PROBLEM:
Update the stretch of the court judgment from "MIGRATION – Review" through "1252 (10th Circuit)" by replacing "applicant" with "claimant".
------ EXCERPT PROVIDED
Last Updated: 22 February 2010

FEDERAL MAGISTRATES COURT OF AUSTRALIA

SZOBA v MINISTER FOR IMMIGRATION & ANOR

MIGRATION – Review of Refugee Review Tribunal decision – refusal of a protection visa – applicant claiming religious persecution in China – applicant not believed – observations on the testing of religious faith – observations on the application of s.91R(3) of the Migration Act 1958 (Cth) – no reviewable error found – application dismissed.


Minister for Immigration v SZJGV [2009] HCA 40
NAHI v Minister for Immigration [2004] FCAFC 10
SBCC v Minister for Immigration [2006] FCAFC 129
SZJBD v Minister for Immigration [2009] FCAFC 106
SZNLJ v Minister for Immigration [2009] FCA 1414
WALT v Minister for Immigration [2007] FCAFC 2
Yan v Gonzales [2006] USCA10 65; (2006) 438 F.3d 1249, 1252 (10th Circuit)

Applicant:
SZOBA

First Respondent:
MINISTER FOR IMMIGRATION & CITIZENSHIP

Second Respondent:
REFUGEE REVIEW TRIBUNAL

File Number:
SYG 2920 of 2009

Judgment of:
Driver FM

Hearing date:
17 February 2010

Delivered at:
Sydney

Delivered on:
17 February 2010

REPRESENTATION

The Applicant appeared in person


Counsel for the Respondents:
Mr T Reilly

Solicitors for the Respondents:
Sparke Helmore

ORDERS

(1) The application is dismissed.
------------
------ DATA ROWS
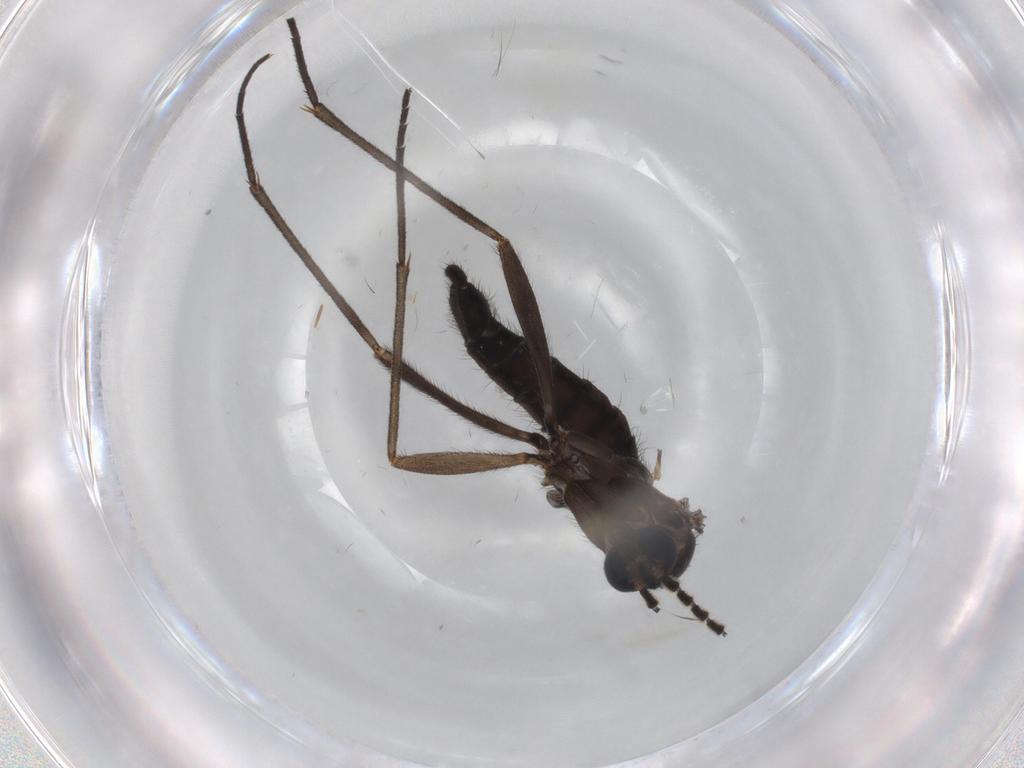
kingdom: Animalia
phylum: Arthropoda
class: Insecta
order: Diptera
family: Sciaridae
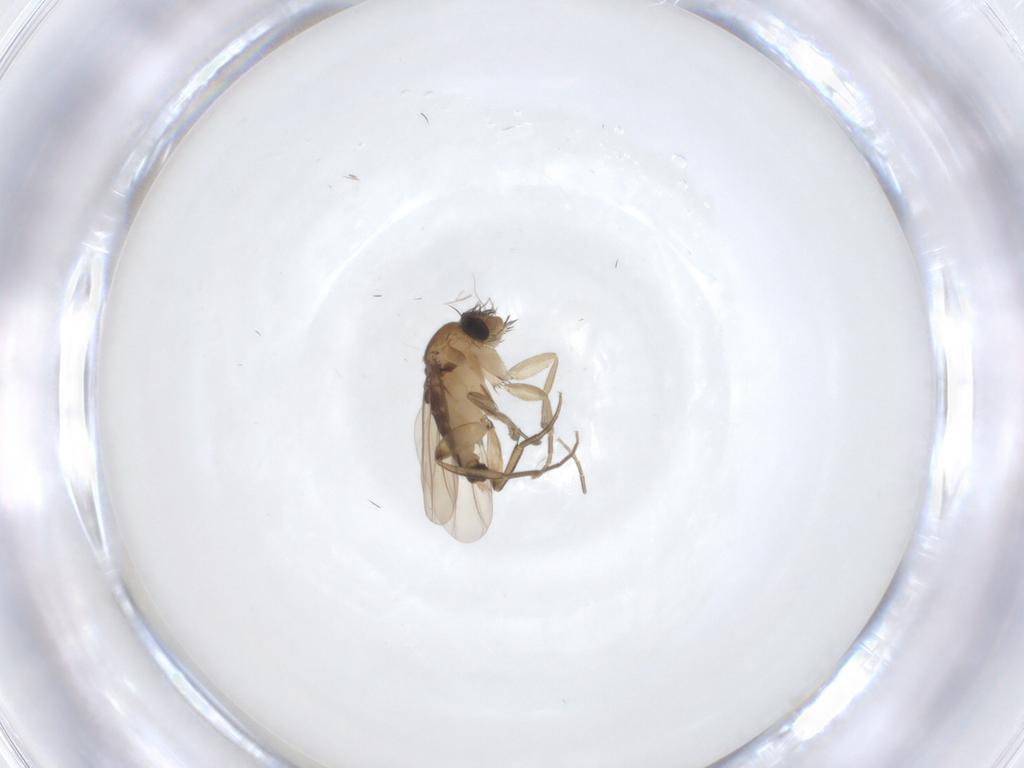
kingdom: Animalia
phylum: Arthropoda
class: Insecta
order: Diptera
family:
------------
SOLUTION:
MIGRATION – Review of Refugee Review Tribunal decision – refusal of a protection visa – claimant claiming religious persecution in China – claimant not believed – observations on the testing of religious faith – observations on the application of s.91R(3) of the Migration Act 1958 (Cth) – no reviewable error found – application dismissed.


Minister for Immigration v SZJGV [2009] HCA 40
NAHI v Minister for Immigration [2004] FCAFC 10
SBCC v Minister for Immigration [2006] FCAFC 129
SZJBD v Minister for Immigration [2009] FCAFC 106
SZNLJ v Minister for Immigration [2009] FCA 1414
WALT v Minister for Immigration [2007] FCAFC 2
Yan v Gonzales [2006] USCA10 65; (2006) 438 F.3d 1249, 1252 (10th Circuit)